WHAT'S IN A NAME? - What do Andrew Ker of Ferniehirst, William Kirkcaldy of Grange, and Robert Carr have in Common?

by Linda Root

"Ferniehirst Castle - geograph.org.uk - 1990586" by Walter Baxter.
 Licensed under CC BY-SA 2.0 via Wikimedia Commons - 

SIR ANDREW KER OF FERNIEHIRST~ The First Lord Jedburgh

Sir Andrew Ker of Ferniehirst was the oldest child of the Marion Border Reiver Sir Thomas Ker of Ferniehirst, who was one of the few Scots who never betrayed either the Queen of Scots or her mother, James V's consort Queen Marie of Guise.

Sir Thomas Ker of Ferniehirst 
Wikimedia 
Andrew Ker was knighted at least once, and probably twice, once by King James when Ker was an adult at the same time his son was dubbed Andrew Ker of Oxnam, but also as a young child during the reign of the Queen of Scots. There is a story suggesting the Queen of Scots knighted him herself when he was wee.

A second version suggests he was one of the several knights James Hepburn, Earl of Bothwell, was entitled to create upon his investiture as Duke of Orkney on the eve of his marriage to the Queen of Scots in May 1567. His claims to a youthful knighthood  are supported by letters the Queen wrote to his father Tommy early in her English confinement in which she asks to be remembered to ‘Sir Andrew.’
Janet Kirkcaldy, Wikimedia

He was the son of Sir Thomas by his first wife, Lady Janet Kirkcaldy. Janet was the only legitimate child of Sir William Kirkcaldy, the colorful Knight of Grange, a fact I have thrown in as a clue for anyone teased into answering the question presented in the title of this post.

There is no record of  Andrew’s date of birth and for good reason.  The family records of the Kers of Ferniehirst had been deliberately destroyed.  From 1570-1573, Sir William Kirkcaldy, the controversial Knight of Grange, held Edinburgh Castle for the Queen of Scots. It was the last Marian stronghold to fall. Its surrender marked the end of the Scottish Civil War, sometimes also called The Douglas Wars, in dubious honor of James Douglas, the Fourth Earl of  Morton.

James Douglas-
4th Earl of Morton-Wikimedia
Morton is the person who is believed to be the one who ordered the destruction of the records of the leading Marians, Kirkcaldy,  Maitland, and Ferniehirst. He considered Kirkcaldy the titular leader, Maitland the brains and Tommy Ker the muscle of the Marian resistance.  Perhaps he thought erasing their family documents would remove them from the history of the turbulent years after the flight of the Queen.  There may be another reason for the degree of his angst toward  Kirkcaldy and Maitland although it does not apply to Ferniehirst.  The former two had fought at Carberry Hill and Langside against the Queen. In the vernacular, they were turncoats.

..........

**BRIEF 1**
Transcribe the part of the passage on Andrew Ker of Ferniehirst that begins at the words "by Linda Root" and stops after the words "he was wee.".

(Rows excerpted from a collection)

..........

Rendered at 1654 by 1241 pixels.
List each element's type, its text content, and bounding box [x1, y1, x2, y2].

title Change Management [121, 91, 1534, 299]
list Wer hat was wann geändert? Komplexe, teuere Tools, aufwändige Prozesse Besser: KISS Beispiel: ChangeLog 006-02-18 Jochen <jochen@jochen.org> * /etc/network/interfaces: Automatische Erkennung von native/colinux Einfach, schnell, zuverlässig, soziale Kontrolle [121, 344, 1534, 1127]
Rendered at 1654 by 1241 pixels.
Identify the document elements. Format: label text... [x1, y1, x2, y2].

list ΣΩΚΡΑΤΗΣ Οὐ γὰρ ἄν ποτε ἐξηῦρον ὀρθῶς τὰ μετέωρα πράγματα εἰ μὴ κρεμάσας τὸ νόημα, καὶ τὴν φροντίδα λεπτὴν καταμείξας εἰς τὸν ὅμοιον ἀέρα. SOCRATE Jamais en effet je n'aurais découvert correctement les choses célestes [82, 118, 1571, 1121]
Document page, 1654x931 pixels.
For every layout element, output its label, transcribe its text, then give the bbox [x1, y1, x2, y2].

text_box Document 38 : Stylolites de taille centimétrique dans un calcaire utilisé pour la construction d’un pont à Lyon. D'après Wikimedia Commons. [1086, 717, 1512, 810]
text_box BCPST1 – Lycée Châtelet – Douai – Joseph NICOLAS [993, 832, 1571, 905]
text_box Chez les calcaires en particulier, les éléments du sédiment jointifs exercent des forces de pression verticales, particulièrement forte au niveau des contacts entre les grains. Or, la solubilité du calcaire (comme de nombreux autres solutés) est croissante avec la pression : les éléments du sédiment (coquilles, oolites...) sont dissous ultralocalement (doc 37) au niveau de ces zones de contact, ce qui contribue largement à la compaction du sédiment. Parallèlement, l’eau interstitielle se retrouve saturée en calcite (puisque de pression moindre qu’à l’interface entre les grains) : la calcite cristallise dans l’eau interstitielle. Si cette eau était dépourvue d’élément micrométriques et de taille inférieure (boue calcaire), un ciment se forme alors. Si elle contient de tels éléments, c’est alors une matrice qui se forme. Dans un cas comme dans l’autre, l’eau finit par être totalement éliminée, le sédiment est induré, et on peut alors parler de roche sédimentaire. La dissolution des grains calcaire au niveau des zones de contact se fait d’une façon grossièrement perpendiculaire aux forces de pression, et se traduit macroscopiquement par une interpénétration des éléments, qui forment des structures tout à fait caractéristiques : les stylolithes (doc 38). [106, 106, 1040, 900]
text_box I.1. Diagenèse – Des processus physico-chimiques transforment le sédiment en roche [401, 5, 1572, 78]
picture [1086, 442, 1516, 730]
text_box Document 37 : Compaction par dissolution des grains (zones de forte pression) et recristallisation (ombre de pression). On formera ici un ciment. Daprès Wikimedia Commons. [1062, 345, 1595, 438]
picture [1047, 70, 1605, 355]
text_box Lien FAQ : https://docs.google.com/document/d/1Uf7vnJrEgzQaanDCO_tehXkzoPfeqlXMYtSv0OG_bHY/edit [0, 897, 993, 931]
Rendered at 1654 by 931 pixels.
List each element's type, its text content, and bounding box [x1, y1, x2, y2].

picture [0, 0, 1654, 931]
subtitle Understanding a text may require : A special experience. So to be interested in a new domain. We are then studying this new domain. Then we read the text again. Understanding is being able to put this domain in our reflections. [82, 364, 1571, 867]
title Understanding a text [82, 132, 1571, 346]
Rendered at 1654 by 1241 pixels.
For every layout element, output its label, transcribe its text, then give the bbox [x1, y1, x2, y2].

..........

**BRIEF 2**
Restate the rows above word for word, beginning at the first line of the rows and stopping after the line that has "list Wer hat".

**CORRECT ANSWER 1**
by Linda Root

"Ferniehirst Castle - geograph.org.uk - 1990586" by Walter Baxter.
 Licensed under CC BY-SA 2.0 via Wikimedia Commons - 

SIR ANDREW KER OF FERNIEHIRST~ The First Lord Jedburgh

Sir Andrew Ker of Ferniehirst was the oldest child of the Marion Border Reiver Sir Thomas Ker of Ferniehirst, who was one of the few Scots who never betrayed either the Queen of Scots or her mother, James V's consort Queen Marie of Guise.

Sir Thomas Ker of Ferniehirst 
Wikimedia 
Andrew Ker was knighted at least once, and probably twice, once by King James when Ker was an adult at the same time his son was dubbed Andrew Ker of Oxnam, but also as a young child during the reign of the Queen of Scots. There is a story suggesting the Queen of Scots knighted him herself when he was wee.

**CORRECT ANSWER 2**
Rendered at 1654 by 1241 pixels.
List each element's type, its text content, and bounding box [x1, y1, x2, y2].

title Change Management [121, 91, 1534, 299]
list Wer hat was wann geändert? Komplexe, teuere Tools, aufwändige Prozesse Besser: KISS Beispiel: ChangeLog 006-02-18 Jochen <jochen@jochen.org> * /etc/network/interfaces: Automatische Erkennung von native/colinux Einfach, schnell, zuverlässig, soziale Kontrolle [121, 344, 1534, 1127]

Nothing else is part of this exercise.